2. StatefulSet pod won't reattach its PVC after a node crash

How do you recover without recreating storage?

  • Check PV status: kubectl get pv - look for Released or Failed state
  • Force-delete the stuck pod: kubectl delete pod <pod> --force --grace-period=0
  • Check VolumeAttachment objects: kubectl get volumeattachments - stale attachments can block reattachment
  • Delete stale VolumeAttachment: kubectl delete volumeattachment <name>
  • Verify CSI driver health: Check the CSI driver pods in kube-system namespace
  • Last resort - patch the PV: Remove the claimRef to allow rebinding: kubectl patch pv <pv-name> -p '{"spec":{"claimRef": null}}'

3. Pods are Pending, Cluster Autoscaler won't scale up

Top 3 debugging steps:

  • Step 1 - Check Autoscaler logs: kubectl logs -n kube-system -l app=cluster-autoscaler - look for "scale up" decisions and why they were rejected
  • Step 2 - Verify node group constraints: Check if max nodes limit is reached, if the required instance type is available in your region, and if there are sufficient IAM permissions
  • Step 3 - Examine pod scheduling requirements: Check for nodeSelector, affinity rules, or taints that no node group can satisfy. Run kubectl describe pod and look at the Events section for scheduling failures
  • Common culprits: PodDisruptionBudget blocking scale-down (which blocks scale-up cycles), pods with local storage that can't be rescheduled, and insufficient quota in cloud provider

4. NetworkPolicy blocks cross-namespace traffic

How do you design least-privilege rules and test them safely?

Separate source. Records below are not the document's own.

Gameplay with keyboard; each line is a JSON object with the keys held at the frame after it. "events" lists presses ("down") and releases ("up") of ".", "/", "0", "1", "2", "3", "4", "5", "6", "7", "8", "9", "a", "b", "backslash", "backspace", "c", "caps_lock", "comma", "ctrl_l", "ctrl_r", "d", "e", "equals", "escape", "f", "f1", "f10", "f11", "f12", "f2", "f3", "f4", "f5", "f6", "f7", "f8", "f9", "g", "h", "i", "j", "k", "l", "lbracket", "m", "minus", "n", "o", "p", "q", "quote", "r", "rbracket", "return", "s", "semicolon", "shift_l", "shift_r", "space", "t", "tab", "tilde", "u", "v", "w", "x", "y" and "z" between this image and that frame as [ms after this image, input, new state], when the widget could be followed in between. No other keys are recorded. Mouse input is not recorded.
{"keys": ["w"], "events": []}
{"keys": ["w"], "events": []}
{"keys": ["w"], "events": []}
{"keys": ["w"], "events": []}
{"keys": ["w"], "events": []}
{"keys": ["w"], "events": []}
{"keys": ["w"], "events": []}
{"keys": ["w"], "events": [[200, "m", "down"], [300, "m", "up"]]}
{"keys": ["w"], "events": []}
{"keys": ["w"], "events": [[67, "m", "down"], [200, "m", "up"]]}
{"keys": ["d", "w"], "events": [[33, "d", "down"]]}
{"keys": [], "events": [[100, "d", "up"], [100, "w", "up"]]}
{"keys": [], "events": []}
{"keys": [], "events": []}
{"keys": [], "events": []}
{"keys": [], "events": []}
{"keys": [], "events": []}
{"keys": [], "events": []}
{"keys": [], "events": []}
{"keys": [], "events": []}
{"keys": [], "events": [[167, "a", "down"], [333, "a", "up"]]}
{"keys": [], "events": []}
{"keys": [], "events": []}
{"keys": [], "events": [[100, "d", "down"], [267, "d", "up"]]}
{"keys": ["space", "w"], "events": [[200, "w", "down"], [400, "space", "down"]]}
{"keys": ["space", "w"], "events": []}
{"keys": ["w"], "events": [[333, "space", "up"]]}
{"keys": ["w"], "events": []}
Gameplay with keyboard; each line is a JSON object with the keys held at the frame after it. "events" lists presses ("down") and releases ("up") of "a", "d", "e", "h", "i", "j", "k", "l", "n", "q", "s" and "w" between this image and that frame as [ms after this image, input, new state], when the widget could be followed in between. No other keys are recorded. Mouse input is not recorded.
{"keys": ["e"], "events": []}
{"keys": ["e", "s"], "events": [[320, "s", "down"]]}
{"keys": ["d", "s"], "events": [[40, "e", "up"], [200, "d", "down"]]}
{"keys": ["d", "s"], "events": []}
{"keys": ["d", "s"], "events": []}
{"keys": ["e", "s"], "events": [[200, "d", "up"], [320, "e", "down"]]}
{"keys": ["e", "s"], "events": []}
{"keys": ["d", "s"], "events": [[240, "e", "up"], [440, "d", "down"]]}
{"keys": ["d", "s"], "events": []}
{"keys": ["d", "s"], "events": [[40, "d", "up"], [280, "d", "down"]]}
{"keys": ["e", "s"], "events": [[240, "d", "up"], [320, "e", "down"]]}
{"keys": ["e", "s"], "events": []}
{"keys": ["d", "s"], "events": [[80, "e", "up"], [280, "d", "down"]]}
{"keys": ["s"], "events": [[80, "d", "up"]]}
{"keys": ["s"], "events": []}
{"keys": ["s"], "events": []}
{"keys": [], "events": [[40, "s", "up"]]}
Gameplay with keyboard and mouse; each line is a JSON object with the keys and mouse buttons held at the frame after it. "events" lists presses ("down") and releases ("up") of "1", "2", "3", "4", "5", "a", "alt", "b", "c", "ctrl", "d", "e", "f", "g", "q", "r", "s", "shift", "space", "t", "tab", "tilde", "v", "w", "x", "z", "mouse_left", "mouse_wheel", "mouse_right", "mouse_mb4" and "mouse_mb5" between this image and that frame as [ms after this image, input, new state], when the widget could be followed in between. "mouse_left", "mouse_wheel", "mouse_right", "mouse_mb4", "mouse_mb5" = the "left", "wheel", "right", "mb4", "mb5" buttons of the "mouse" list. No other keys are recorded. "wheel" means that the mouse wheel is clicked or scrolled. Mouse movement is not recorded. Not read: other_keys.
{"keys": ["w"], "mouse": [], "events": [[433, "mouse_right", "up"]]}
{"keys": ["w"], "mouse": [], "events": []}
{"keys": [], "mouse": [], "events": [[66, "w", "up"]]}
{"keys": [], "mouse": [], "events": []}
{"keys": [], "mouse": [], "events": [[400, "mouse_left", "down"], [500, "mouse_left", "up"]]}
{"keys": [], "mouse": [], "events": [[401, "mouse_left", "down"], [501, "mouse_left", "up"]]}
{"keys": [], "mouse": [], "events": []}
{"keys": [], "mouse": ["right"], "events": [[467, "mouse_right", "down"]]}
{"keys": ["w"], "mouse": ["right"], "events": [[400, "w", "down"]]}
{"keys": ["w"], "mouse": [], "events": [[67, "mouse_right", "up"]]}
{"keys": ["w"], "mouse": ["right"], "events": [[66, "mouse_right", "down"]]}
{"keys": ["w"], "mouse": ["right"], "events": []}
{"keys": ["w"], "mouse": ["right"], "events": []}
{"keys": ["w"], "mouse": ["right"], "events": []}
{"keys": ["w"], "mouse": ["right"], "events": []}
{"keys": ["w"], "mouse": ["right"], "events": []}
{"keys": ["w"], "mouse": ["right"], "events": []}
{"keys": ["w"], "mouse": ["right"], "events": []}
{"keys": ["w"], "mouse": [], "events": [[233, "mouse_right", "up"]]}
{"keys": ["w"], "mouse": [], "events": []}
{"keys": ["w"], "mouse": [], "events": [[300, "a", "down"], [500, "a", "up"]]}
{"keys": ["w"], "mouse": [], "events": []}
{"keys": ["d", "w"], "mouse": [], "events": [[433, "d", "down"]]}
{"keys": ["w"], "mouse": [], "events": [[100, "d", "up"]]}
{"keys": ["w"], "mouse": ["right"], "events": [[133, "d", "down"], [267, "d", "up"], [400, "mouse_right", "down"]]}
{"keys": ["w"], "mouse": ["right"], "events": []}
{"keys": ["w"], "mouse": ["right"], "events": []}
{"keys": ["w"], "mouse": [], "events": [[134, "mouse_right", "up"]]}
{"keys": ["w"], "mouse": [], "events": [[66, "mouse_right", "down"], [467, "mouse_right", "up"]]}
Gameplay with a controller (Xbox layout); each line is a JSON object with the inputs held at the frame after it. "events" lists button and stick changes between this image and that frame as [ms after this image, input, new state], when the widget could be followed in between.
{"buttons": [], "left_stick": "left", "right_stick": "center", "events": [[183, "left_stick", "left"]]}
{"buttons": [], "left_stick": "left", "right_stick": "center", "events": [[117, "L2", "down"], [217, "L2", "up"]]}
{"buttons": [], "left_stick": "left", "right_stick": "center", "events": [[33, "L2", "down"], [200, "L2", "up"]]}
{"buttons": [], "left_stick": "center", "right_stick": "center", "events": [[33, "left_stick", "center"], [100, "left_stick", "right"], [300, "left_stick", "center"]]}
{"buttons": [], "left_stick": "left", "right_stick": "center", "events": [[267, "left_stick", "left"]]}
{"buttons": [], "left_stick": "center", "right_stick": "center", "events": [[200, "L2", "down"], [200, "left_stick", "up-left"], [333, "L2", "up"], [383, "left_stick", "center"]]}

  • Start with audit mode: Use tools like Cilium's policy audit mode to see what would be blocked before enforcing
  • Design pattern - Default deny + explicit allow:
apiVersion: networking.k8s.io/v1
kind: NetworkPolicy
metadata:
  name: default-deny-all
spec:
  podSelector: {}
  policyTypes:
  - Ingress
  - Egress
  • Allow cross-namespace traffic explicitly:
apiVersion: networking.k8s.io/v1
kind: NetworkPolicy
metadata:
  name: allow-from-frontend
  namespace: backend
spec:
  podSelector:
    matchLabels:
      app: api
  ingress:
  - from:
    - namespaceSelector:
        matchLabels:
          name: frontend
      podSelector:
        matchLabels:
          app: web
  • Testing safely: Deploy a debug pod and use nc -zv <service> <port> to test connectivity before and after policy changes
  • Use policy visualization: Tools like Cilium Hubble or Calico's policy board help visualize traffic flows

5. Service must connect to external DB via VPN inside the cluster

How do you architect it for HA + security?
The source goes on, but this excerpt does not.